Page-level text extractions
────────────────

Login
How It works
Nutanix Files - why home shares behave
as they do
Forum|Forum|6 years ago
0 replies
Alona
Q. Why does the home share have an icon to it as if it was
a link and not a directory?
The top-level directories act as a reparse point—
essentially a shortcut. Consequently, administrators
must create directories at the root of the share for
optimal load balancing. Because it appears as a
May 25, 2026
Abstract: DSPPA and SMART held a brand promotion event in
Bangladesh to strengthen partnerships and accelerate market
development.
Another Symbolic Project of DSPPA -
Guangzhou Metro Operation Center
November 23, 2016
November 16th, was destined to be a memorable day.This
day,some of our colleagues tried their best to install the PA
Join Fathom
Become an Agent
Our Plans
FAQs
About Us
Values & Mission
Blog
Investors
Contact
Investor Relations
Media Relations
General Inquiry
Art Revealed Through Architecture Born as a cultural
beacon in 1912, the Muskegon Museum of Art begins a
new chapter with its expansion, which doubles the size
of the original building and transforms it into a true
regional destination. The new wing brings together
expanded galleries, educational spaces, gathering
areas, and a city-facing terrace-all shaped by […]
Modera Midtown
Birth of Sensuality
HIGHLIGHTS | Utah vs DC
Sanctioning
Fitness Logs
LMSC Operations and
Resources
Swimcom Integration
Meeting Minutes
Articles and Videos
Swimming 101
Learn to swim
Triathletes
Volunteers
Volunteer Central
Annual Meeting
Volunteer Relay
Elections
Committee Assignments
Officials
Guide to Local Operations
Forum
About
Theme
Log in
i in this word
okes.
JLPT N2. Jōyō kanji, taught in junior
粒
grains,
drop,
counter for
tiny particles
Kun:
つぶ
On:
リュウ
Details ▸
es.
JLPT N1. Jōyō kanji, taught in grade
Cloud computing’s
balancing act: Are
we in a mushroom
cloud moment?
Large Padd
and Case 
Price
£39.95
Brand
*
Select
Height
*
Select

────────────────

Each of the records is to be written out again exactly.

Login
How It works
Nutanix Files - why home shares behave
as they do
Forum|Forum|6 years ago
0 replies
Alona
Q. Why does the home share have an icon to it as if it was
a link and not a directory?
The top-level directories act as a reparse point—
essentially a shortcut. Consequently, administrators
must create directories at the root of the share for
optimal load balancing. Because it appears as a
May 25, 2026
Abstract: DSPPA and SMART held a brand promotion event in
Bangladesh to strengthen partnerships and accelerate market
development.
Another Symbolic Project of DSPPA -
Guangzhou Metro Operation Center
November 23, 2016
November 16th, was destined to be a memorable day.This
day,some of our colleagues tried their best to install the PA
Join Fathom
Become an Agent
Our Plans
FAQs
About Us
Values & Mission
Blog
Investors
Contact
Investor Relations
Media Relations
General Inquiry
Art Revealed Through Architecture Born as a cultural
beacon in 1912, the Muskegon Museum of Art begins a
new chapter with its expansion, which doubles the size
of the original building and transforms it into a true
regional destination. The new wing brings together
expanded galleries, educational spaces, gathering
areas, and a city-facing terrace-all shaped by […]
Modera Midtown
Birth of Sensuality
HIGHLIGHTS | Utah vs DC
Sanctioning
Fitness Logs
LMSC Operations and
Resources
Swimcom Integration
Meeting Minutes
Articles and Videos
Swimming 101
Learn to swim
Triathletes
Volunteers
Volunteer Central
Annual Meeting
Volunteer Relay
Elections
Committee Assignments
Officials
Guide to Local Operations
Forum
About
Theme
Log in
i in this word
okes.
JLPT N2. Jōyō kanji, taught in junior
粒
grains,
drop,
counter for
tiny particles
Kun:
つぶ
On:
リュウ
Details ▸
es.
JLPT N1. Jōyō kanji, taught in grade
Cloud computing’s
balancing act: Are
we in a mushroom
cloud moment?
Large Padd
and Case 
Price
£39.95
Brand
*
Select
Height
*
Select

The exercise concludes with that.